Making The Case For Hiring Reforms
Speaker Robert DeLeo has made it clear that, come January, reforming the Probation Department will be his top priority. He will have to work on those reforms with a House of Representatives in which one-fourth will be new. Among the new representatives is Republican Dan Winslow. He's concerned that probation has been cast as a rogue agency. He doesn't believe it is. If anything, he says, its hiring practices are common throughout Massachusetts agencies.
"So I think it would be a mistake to define this solely as an issue of the Probation Department. I think this is an issue of personnel, but I think even more broadly, and more importantly, it's an issue of public trust and confidence in our state government," Winslow said.
"I think it would be a mistake to define this solely as an issue of the Probation Department."State Rep. Dan Winslow
"People have to have a sense that the jobs that we have posted are the jobs that we need for which people will be fairly considered on their merits, and that the best person will be hired for the job. And if that's not the case, we're not only depriving ourselves of the best people, the best and brightest, we're also cheating our citizens."
Winslow points out that all federal jobs are posted on a website that rejects any unqualified applicants before anyone even sees their application. He thinks the state could do the same thing.
Going Beyond The Probation Department
Brad Jones, the House Republican leader, agrees that reforms need to go beyond probation.
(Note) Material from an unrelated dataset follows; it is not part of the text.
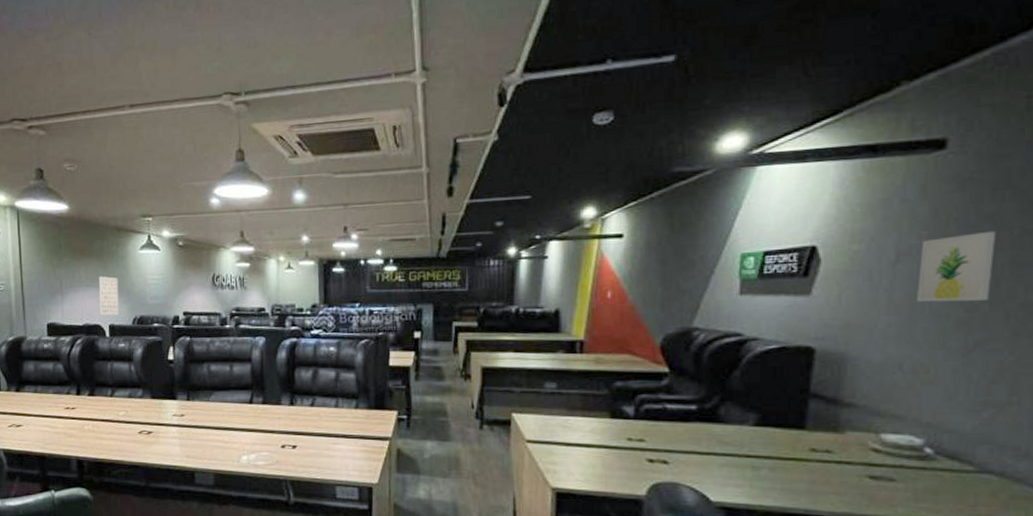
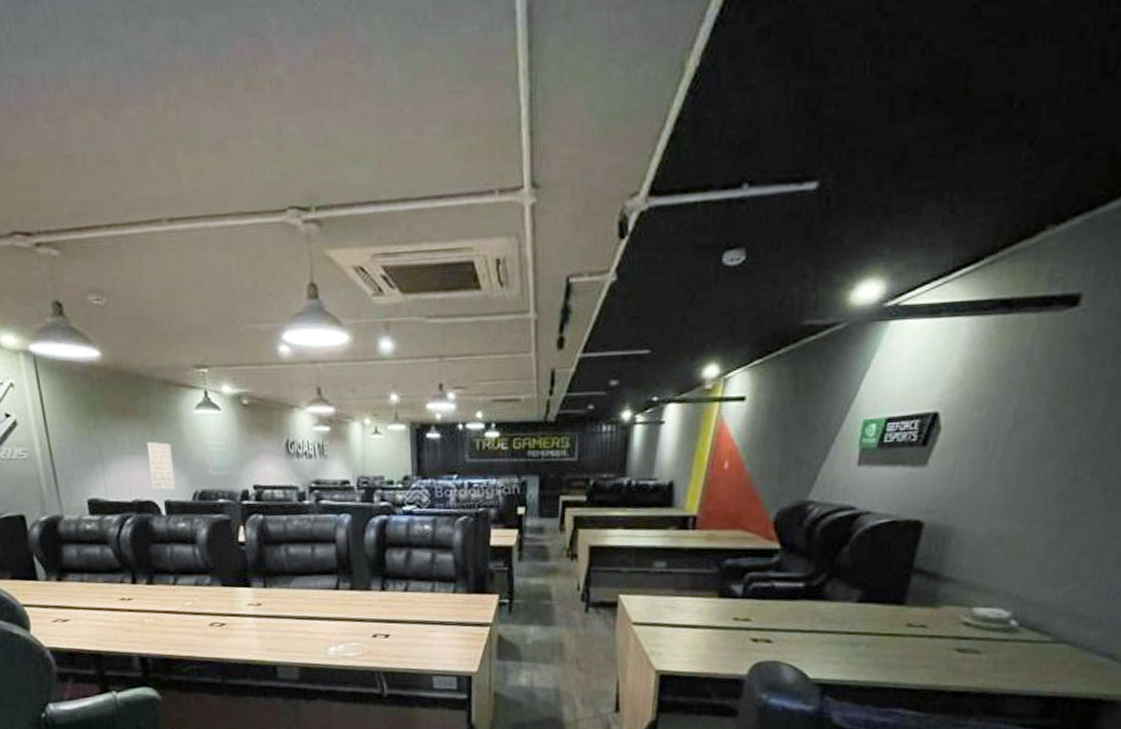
wall art: present [916,232,996,302] -> none [1025,399,1111,474]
"Certainly, there's an immediacy to address the issues relative to the Probation Department, but I think we also ought to use the issues that have been highlighted to look at whether there are other areas that go beyond probation, relative to hiring, that we should look at as well," Jones said.
Republicans are still a small minority in the Legislature, so they will need an alliance with Democrats. And there are Democrats who agree it's time for broad-based reforms in how state employees are hired. State Sen. James Eldrige is on board. The Acton Democrat says the biggest change he'd like to see is removing the improper influence of legislators on hiring for state jobs.
"Of course the Probation Department scandal is the biggest focus now, but making sure that the reform covers all state agencies," Eldrige said, "And I do think that it's something that the Senate and the Legislature as a whole need to take up as the first item of order in January when the new session begins."
Eldrige says his fellow senators are upset and feel the need to take strong action. He says his constituents are also outraged, and have lost faith in government.
But the calls to change the way all agencies hire have yet to find a high-profile champion. Gov. Deval Patrick made it clear in talking to reporters Thursday that he's not ready to push for sweeping changes in the way state employees are hired.
"I think probation needs special focus, and I think let's take a problem at a time," Patrick said.
And without a push from the governor, the speaker, or Senate President Therese Murray, it's not clear how far the movement for broader reform can go.
This program aired on December 3, 2010.